KUTIPAN TEKS ->
Jumat, 08 Maret 2013

Kerikil dan Debu

Dulu pas zamannya kuliah, punya temen deket, (sekarang pun masih deketnya, heheheh,) namanya Farhani Inesya Putri, kemana-mana berdua, panas2an, mengerjakan semua tugas kuliah sama2, gangguin cowok-cowok kampus, marahan, baikkan, pelukan, tangisan, makan, nonton, pokoknya semua sama, selalu sepaket, ada aku ada dia, ada dia ada aku.
(Kangen kamu Put,)

Kalau aku membadai, dia jadi hujan, yang akan membuat pelangi, dan akan berkata, "tenang Non, itu cuma kerikil, aku dan kamu saja sudah cukup."
Yah Ўªãª yaa, pemikiran kalau semua masalah yang kami hadapi hanyalah kerikil yang bisa membuatku  sampai pada saat ini.

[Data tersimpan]
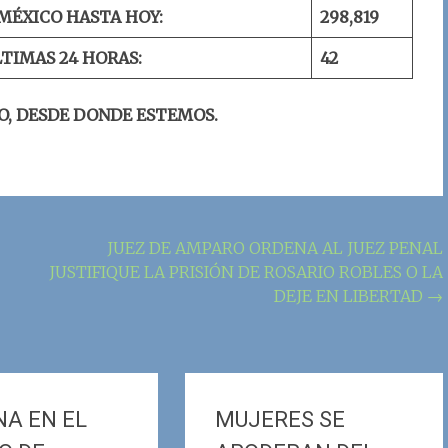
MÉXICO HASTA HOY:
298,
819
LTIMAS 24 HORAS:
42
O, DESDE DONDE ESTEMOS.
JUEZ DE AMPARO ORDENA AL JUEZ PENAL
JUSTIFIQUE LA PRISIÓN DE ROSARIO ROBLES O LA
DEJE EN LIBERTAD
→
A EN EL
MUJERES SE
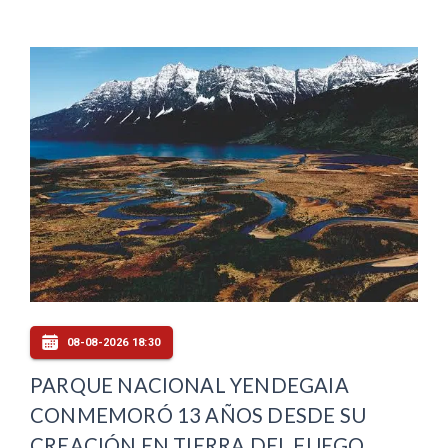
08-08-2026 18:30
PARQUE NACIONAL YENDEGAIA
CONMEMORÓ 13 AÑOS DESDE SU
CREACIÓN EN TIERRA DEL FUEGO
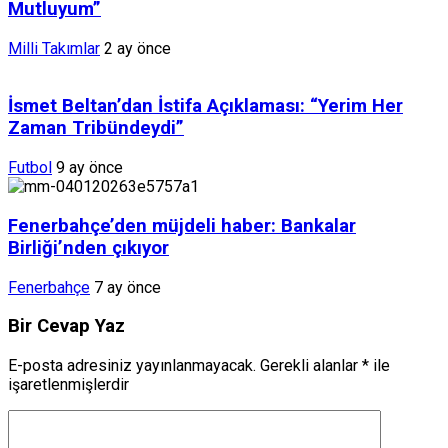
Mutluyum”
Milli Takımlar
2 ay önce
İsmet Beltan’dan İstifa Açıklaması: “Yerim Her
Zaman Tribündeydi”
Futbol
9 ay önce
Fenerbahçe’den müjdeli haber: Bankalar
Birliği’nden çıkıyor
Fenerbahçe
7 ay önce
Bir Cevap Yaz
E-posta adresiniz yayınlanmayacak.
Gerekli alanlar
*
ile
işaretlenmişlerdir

TUGAS ANDA ->
1. Tolong sebutkan semua gejala cuaca atau alam yang muncul dalam kalimat kutipan teks yang diawali "Kalau aku membadai".
2. Tentukan apakah setiap pernyataan berikut sesuai dengan kutipan teks, lalu jawab ya atau tidak disertai kata-kata penentunya: (a) Teman dekat penulis bernama Farhani Inesya Putri. (b) Penulis dan temannya sudah tidak dekat lagi sekarang. (c) Sang teman menyebut masalah itu sebagai debu.
Baris-baris data ini tidak berhubungan dengan kutipan teks.

JAWABAN LATIHAN ->
1. Badai (dalam kata "membadai"), hujan, pelangi.

2.
(a) Ya: "namanya Farhani Inesya Putri"
(b) Tidak: "sekarang pun masih deketnya"
(c) Tidak: "itu cuma kerikil"